- EXCERPT:
━━━━━━━━━━

Using Elastic Search Statistics¶
What Are Elastic Search Statistics?¶
Elastic Search is the underlying search engine that CM-Well uses when performing a query (which involves a full-text search on infoton field values). Elastic Search supports several types of statistical analyses of field values within a given group of infotons. For example, using statistics, you can discover how many distinct values there are for a certain field in a certain group of infotons. (The Elastic Search statistical feature is called "aggregations", and you may see some references to this term in the search syntax and results.)
CM-Well passes the statistical query to Elastic Search, which performs the query and returns its results, which are passed back to the caller. You can learn more about Elastic Search aggregation options here.
CM-Well supports only a subset of Elastic Search's aggregation options. These are described in the next section.
Statistical Metric Types¶
The following table describes the statistical metric types that CM-Well supports. The type is passed in the type parameter.

━━━━━━━━━━

- INFORMATION SHOWN:
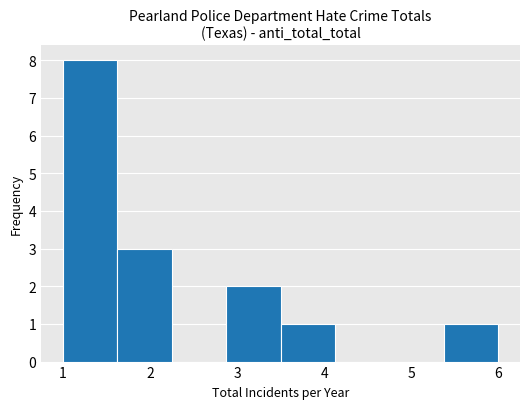

How tall is the bar that spans 1.0 to 1.6 on the x-axis? Neither the bar edges nor the heights are printed on the chart, so give them approximately, as read against the axes.

8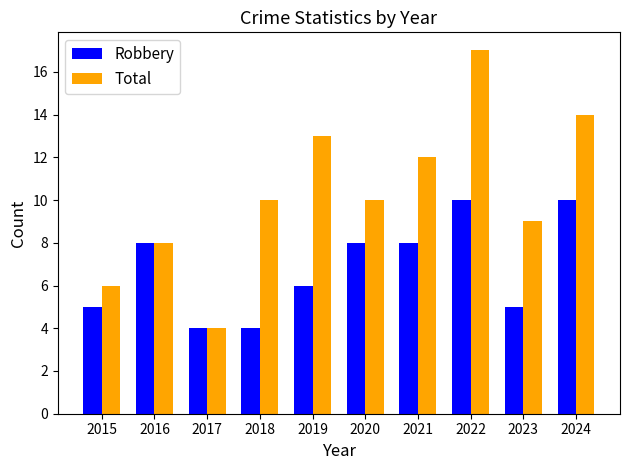

What is the value of the Total bar at the 2nd from the left?

8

━━━━━━━━━━

- TASK BRIEF: Extend the Elastic Search statistics page, starting right after its last sentence. The data above stands apart from the Elastic Search statistics page.

- EXERCISE RESULT:
Type | Type Parameter Value | Description | Applies to | Supports Sub-Queries |
---|---|---|---|---|
Cardinality | card | Returns the number of distinct values of the specified field for a given group of infotons. | All fields | No |
Statistics | stats | Returns the count, sum, average, minimum and maximum of the field values. | Numeric fields | No |
Terms | term | Returns the top N most frequent terms in a given field for a given group of infotons, using the N you define in the query. | All fields | Yes |
Significant Terms | sig | Returns the top N most significant terms in a given field for a given group of infotons. "Significant terms" are terms that are significantly more frequent in the defined group than in the "background" group (a control group of infotons; by default the entire repository). | All fields | Yes |
Note
All counts returned by statistical queries are approximate. This is because Elastic Search is a distributed application, and data updates may take time to replicate on all machines. Usually counts are accurate to within 5%-10% of the true value. Accuracy is affected by the optional precision_threshold parameter.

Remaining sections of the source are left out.